Assignment: Your task is to find every line in the records that holds the string "Betis" and copy it.
Data for review Block Start
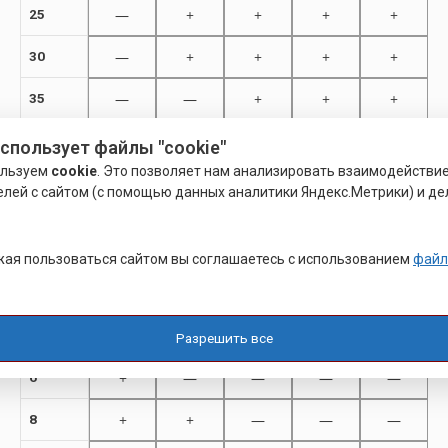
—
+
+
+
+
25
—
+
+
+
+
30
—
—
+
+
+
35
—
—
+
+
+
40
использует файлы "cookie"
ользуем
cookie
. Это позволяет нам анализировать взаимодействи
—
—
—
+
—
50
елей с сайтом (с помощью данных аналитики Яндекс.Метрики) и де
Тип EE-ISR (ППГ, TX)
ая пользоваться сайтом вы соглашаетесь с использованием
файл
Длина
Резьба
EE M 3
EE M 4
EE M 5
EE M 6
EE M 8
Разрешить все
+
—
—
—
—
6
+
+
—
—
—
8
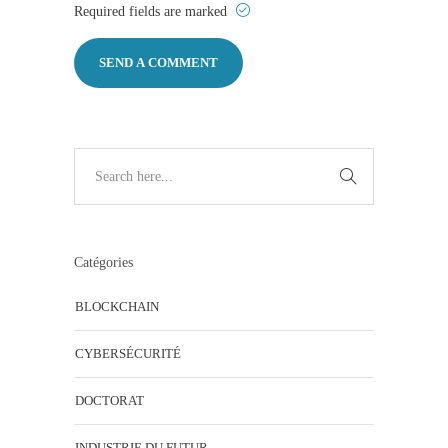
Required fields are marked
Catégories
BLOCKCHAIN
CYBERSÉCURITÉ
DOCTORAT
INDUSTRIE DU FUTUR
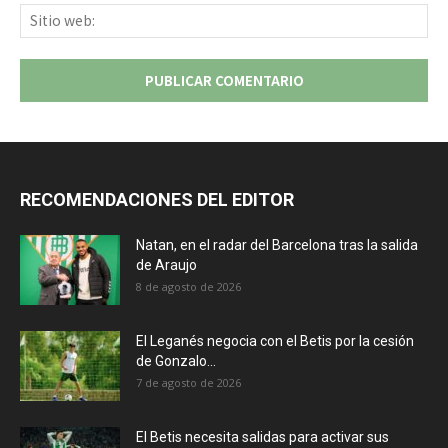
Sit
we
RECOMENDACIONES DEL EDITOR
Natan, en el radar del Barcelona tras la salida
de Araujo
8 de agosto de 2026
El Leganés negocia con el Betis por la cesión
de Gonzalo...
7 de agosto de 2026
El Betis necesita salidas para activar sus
Data for review Block End
Data for review Block Start
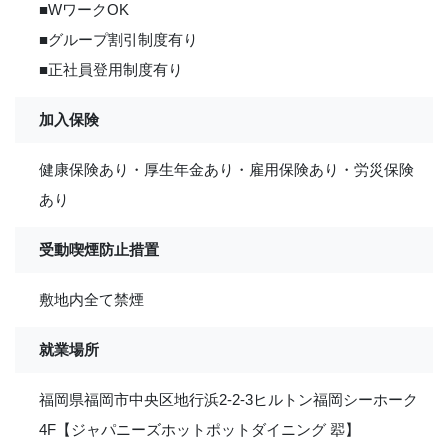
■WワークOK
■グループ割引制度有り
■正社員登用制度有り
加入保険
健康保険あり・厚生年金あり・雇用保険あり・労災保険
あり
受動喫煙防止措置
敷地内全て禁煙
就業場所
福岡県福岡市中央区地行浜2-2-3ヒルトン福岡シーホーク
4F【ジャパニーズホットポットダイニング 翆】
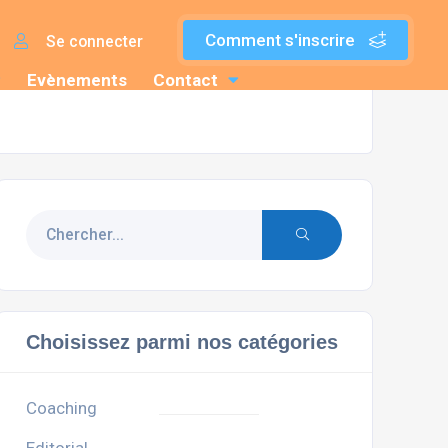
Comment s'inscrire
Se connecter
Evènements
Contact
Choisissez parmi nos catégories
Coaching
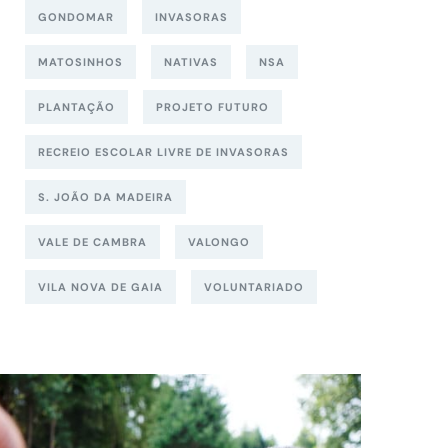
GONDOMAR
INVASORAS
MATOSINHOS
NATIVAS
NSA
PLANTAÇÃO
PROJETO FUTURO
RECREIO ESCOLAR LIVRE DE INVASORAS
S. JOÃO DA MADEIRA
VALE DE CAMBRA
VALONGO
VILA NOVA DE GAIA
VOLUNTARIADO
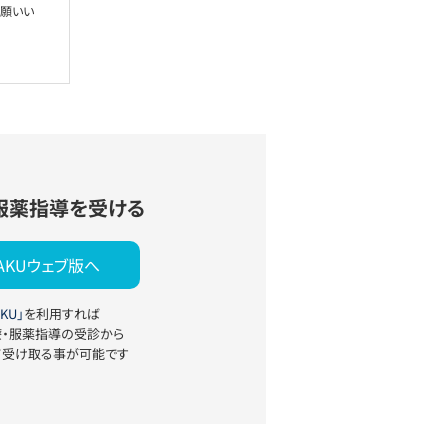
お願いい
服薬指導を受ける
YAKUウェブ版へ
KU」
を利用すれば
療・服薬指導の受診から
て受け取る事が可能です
Data for review Block End
Expected answer:
El Leganés negocia con el Betis por la cesión
El Betis necesita salidas para activar sus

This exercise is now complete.